- SEU OBJETIVO -
Por favor, dê continuidade à reportagem sobre o aumento das prisões por corrupção, começando logo depois da última frase apresentada.

- TRECHO DO DOCUMENTO -
+-------+

Desde 2013, prisões por corrupção crescem 288%

Marcelo Godoy e Daniel Bramatti

25/06/2017
 
 
Crime. Aprovada em resposta às manifestações de rua há 4 anos, lei das delações fez aumentar detenções por desvio de recursos; número saltou de 2,5 por semana para 10

As milhões de pessoas que foram às ruas em junho de 2013 não pediram a aprovação da Lei 12.850, que regulou as delações premiadas. Mas a mudança legal – parte do pacote aprovado pelo Congresso em resposta aos protestos – abriu o caminho para que o número de prisões temporárias e preventivas e os flagrantes de suspeitos de desvio de verbas públicas no País fosse multiplicado por quatro de 2013 para 2016.

Números da Diretoria de Investigação e Combate ao Crime Organizado (Dicor), da Polícia Federal, mostram que, no ano passado, dez pessoas foram presas a cada semana por agentes federais em operações de combate ao desvio de verbas públicas.

Em 2013, antes da aprovação da lei sobre colaboração premiada, esse número não chegava a três por semana (2,5 em média).

+-------+

- DADOS FORNECIDOS -
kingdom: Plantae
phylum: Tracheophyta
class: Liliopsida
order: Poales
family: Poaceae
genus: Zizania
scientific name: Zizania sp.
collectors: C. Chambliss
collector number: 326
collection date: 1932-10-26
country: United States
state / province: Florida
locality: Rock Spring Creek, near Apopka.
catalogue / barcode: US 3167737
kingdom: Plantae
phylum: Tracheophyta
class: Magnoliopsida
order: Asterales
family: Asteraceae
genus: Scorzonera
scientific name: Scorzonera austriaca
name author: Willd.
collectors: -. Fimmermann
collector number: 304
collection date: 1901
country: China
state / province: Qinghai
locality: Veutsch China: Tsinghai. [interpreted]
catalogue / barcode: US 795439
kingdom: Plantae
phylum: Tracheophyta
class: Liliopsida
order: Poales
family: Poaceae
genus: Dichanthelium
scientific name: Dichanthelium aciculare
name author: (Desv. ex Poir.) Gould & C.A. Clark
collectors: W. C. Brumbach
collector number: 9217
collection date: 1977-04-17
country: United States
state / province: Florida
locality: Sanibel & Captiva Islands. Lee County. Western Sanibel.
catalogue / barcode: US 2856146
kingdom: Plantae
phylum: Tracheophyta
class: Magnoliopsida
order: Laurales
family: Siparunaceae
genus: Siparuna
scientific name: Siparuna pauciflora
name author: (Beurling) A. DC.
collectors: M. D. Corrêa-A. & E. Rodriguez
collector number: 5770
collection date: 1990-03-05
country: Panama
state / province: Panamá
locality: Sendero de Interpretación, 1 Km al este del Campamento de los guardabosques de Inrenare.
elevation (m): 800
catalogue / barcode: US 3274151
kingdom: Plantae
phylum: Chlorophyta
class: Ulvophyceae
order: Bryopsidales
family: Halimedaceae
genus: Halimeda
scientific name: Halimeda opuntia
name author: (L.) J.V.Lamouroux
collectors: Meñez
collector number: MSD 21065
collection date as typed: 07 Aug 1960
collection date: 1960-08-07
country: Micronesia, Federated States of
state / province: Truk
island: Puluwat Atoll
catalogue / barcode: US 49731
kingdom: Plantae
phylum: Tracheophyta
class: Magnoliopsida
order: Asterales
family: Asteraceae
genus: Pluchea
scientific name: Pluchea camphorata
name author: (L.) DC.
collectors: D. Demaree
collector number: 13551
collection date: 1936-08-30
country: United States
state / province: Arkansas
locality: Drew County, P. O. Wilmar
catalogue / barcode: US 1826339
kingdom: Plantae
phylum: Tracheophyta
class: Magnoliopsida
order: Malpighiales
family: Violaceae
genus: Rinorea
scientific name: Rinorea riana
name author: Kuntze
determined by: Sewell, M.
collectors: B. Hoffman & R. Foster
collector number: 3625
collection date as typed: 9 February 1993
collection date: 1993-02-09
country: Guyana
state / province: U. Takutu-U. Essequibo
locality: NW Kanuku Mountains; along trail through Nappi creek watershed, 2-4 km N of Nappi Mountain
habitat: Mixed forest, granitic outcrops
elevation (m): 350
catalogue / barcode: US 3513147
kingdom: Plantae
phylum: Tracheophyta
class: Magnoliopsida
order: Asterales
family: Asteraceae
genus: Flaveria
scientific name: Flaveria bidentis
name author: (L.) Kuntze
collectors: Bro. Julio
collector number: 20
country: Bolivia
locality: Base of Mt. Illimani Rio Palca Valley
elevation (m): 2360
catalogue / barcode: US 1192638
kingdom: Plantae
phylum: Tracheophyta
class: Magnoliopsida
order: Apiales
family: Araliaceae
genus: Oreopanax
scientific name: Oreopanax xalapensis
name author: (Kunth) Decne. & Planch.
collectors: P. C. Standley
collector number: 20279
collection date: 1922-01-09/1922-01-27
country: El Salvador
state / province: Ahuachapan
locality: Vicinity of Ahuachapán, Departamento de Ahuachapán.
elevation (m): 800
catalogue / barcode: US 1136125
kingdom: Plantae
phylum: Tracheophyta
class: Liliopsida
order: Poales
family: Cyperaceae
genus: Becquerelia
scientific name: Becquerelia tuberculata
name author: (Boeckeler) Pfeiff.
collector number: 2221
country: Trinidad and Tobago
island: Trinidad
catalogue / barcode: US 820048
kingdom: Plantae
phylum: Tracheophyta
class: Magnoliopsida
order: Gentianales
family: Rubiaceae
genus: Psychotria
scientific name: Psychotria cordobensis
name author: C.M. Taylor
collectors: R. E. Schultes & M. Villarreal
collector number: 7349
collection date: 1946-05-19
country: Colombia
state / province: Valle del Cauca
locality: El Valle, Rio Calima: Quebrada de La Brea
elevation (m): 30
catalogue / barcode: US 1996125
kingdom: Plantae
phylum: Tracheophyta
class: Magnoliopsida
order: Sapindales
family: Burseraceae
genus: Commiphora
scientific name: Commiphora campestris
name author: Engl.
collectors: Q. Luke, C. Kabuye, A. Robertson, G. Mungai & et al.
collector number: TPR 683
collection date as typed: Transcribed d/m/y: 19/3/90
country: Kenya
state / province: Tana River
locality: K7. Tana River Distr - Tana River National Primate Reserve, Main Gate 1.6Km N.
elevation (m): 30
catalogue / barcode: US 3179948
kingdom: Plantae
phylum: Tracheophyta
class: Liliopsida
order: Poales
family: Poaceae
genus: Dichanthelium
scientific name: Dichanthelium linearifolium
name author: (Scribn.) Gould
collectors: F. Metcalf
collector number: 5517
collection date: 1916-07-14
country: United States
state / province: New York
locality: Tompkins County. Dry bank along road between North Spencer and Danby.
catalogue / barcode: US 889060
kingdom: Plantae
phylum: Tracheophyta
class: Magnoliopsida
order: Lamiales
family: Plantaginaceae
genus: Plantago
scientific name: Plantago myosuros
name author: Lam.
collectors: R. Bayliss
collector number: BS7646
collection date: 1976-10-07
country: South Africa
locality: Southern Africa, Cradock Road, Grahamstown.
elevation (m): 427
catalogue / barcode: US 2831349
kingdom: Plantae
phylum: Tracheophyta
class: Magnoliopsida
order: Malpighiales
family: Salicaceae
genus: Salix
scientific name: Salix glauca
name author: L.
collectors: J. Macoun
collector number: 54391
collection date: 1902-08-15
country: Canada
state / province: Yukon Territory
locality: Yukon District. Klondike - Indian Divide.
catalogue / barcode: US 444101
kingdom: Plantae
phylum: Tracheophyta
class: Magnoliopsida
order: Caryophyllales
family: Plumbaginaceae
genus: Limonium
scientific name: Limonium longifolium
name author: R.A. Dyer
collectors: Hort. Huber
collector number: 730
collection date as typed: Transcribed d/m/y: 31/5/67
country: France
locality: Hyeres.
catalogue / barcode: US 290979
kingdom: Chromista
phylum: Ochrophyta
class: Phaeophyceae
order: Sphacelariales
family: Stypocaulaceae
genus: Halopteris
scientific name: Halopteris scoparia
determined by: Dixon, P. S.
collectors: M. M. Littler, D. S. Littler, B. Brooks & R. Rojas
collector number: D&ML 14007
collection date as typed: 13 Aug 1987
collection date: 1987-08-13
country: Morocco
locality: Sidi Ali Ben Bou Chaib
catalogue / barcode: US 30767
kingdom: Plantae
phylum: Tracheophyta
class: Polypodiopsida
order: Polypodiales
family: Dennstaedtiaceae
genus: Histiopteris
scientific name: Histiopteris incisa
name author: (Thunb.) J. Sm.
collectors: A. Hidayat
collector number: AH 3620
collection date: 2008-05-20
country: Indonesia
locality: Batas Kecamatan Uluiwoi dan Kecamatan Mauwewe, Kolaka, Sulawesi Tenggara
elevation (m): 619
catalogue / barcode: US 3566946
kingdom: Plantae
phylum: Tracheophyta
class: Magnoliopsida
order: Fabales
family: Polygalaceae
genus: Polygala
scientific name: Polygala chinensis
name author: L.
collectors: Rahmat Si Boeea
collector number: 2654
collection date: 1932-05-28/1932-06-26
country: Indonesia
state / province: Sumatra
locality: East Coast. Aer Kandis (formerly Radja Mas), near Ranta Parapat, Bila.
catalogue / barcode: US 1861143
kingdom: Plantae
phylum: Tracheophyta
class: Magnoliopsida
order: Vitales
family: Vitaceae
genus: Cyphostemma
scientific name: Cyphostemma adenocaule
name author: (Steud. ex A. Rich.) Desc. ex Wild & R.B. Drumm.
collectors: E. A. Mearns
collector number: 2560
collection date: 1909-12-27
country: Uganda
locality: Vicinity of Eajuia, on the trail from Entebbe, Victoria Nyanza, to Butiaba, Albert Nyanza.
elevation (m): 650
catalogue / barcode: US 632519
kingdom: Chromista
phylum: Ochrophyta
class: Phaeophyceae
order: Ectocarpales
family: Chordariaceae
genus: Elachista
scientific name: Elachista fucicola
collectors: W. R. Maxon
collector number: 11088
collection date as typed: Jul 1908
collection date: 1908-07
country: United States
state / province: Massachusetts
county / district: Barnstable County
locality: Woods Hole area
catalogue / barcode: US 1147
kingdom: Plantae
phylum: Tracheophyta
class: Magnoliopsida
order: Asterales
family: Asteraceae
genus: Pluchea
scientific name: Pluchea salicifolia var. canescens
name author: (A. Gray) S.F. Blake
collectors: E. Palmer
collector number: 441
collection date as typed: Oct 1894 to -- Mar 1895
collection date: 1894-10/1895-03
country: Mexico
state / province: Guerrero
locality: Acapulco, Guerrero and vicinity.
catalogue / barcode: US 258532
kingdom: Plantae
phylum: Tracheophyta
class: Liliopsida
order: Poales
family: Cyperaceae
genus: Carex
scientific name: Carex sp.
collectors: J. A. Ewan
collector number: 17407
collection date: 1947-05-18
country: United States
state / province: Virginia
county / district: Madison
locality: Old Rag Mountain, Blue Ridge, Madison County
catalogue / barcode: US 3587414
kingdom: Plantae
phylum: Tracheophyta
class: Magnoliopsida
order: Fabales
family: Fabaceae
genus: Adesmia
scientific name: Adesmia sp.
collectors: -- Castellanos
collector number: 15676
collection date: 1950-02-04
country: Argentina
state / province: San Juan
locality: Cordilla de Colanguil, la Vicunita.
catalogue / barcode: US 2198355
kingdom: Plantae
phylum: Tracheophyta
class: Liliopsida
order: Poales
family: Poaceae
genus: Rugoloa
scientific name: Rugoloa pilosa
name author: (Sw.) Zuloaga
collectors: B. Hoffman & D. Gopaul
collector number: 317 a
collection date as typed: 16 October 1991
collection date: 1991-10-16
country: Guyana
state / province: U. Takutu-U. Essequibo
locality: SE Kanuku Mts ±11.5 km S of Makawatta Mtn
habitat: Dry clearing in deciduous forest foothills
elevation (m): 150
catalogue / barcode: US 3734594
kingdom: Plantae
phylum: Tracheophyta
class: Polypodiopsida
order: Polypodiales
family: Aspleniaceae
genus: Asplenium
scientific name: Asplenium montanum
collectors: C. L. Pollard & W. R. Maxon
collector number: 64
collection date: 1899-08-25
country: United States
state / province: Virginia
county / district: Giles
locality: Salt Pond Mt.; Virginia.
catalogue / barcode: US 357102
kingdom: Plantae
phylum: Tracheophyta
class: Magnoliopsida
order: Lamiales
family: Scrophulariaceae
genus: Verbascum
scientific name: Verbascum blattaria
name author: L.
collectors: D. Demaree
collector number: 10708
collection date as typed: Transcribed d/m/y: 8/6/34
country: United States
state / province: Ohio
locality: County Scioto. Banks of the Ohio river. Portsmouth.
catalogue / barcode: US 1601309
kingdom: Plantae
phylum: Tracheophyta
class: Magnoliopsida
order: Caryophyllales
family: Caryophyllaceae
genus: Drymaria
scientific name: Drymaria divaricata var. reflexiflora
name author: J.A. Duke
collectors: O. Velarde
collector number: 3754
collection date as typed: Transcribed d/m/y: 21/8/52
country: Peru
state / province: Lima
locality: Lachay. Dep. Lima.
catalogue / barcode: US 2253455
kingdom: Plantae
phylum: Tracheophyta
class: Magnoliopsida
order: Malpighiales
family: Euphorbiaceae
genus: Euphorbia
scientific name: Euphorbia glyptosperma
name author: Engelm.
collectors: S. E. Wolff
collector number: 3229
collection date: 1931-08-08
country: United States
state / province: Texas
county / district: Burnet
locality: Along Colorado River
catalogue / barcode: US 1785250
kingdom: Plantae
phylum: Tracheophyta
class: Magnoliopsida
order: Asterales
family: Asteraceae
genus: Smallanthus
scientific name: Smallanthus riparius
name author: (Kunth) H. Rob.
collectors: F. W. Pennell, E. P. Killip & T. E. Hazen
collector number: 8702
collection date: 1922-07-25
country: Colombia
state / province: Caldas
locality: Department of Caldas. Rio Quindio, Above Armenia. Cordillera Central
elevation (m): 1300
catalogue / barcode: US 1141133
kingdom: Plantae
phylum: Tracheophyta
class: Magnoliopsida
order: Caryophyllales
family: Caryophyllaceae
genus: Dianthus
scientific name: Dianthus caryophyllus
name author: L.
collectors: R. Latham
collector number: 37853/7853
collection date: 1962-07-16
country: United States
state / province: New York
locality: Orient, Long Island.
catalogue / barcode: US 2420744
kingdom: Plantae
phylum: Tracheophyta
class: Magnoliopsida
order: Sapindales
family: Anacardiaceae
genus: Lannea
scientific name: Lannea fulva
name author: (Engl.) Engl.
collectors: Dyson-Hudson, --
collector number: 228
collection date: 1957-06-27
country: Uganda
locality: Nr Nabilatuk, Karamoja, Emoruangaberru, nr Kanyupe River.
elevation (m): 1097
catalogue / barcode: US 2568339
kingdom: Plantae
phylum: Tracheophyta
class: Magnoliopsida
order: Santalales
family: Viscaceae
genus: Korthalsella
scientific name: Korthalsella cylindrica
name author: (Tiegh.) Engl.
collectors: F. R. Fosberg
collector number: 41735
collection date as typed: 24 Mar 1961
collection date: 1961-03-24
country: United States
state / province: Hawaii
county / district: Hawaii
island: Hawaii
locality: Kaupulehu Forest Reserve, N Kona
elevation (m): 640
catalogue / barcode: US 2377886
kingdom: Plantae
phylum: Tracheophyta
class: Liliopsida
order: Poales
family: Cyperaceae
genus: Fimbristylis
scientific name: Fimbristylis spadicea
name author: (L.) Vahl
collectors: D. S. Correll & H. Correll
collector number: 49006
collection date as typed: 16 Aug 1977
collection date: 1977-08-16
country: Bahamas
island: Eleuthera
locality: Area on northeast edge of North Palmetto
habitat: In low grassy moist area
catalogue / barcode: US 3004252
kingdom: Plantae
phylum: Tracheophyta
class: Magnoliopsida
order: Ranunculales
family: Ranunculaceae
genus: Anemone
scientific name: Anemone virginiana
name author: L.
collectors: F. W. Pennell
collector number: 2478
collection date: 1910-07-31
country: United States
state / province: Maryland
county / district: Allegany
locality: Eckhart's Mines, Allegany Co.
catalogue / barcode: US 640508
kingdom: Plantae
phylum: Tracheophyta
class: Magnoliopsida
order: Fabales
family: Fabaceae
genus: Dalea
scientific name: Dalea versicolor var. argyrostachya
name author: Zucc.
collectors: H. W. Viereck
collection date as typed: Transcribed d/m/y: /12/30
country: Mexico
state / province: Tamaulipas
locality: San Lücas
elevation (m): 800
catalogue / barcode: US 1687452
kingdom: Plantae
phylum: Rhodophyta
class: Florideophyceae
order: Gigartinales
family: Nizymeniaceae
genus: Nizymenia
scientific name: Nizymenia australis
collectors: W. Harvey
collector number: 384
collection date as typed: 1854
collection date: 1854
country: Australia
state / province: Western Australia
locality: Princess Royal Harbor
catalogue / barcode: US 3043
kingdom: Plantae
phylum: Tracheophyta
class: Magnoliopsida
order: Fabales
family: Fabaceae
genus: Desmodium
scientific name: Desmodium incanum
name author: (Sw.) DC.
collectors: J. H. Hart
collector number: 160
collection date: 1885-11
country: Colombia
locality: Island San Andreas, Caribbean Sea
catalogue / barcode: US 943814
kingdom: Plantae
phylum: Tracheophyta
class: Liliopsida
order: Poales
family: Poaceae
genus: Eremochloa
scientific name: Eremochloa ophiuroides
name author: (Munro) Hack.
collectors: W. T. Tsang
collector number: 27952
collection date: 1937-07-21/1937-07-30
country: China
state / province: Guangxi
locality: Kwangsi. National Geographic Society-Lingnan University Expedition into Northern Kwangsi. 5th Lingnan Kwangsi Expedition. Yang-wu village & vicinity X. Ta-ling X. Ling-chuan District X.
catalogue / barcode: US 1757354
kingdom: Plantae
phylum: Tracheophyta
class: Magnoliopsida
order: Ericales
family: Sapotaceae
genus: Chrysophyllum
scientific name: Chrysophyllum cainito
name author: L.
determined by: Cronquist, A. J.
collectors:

+-------+

- RESPOSTA DA TAREFA -
O Estado analisou dados de 2.325 operações da PF no País de 1.º de janeiro de 2013 a 31 de março deste ano. As informações foram obtidas por meio da Lei de Acesso à Informação.

“O marco disso é a lei de 2013”, afirmou a delegada Tânia Prado, presidente do Sindicato dos Delegados da PF. Para ela, a legislação que emparedou o mundo político dificilmente passaria hoje no Congresso.

“Ela foi aprovada no contexto da pressão popular. Devem (congressistas) ter achado que era bom para prender traficante.” Em 2013, a PF fez 302 operações no País de combate a organizações criminosas – desde as envolvidas com crimes comuns, como tráfico de drogas, até as especializadas em delitos financeiros.

Em 2016, esse número aumentou 205%, chegando a 922.

Já no primeiro ano depois da lei, em 2014, o número de prisões concedidas pela Justiça e flagrantes nessas operações chegou a 2.798 e somou 4.122 em 2016 – aumento de 771% em comparação com as 473 registradas em 2013.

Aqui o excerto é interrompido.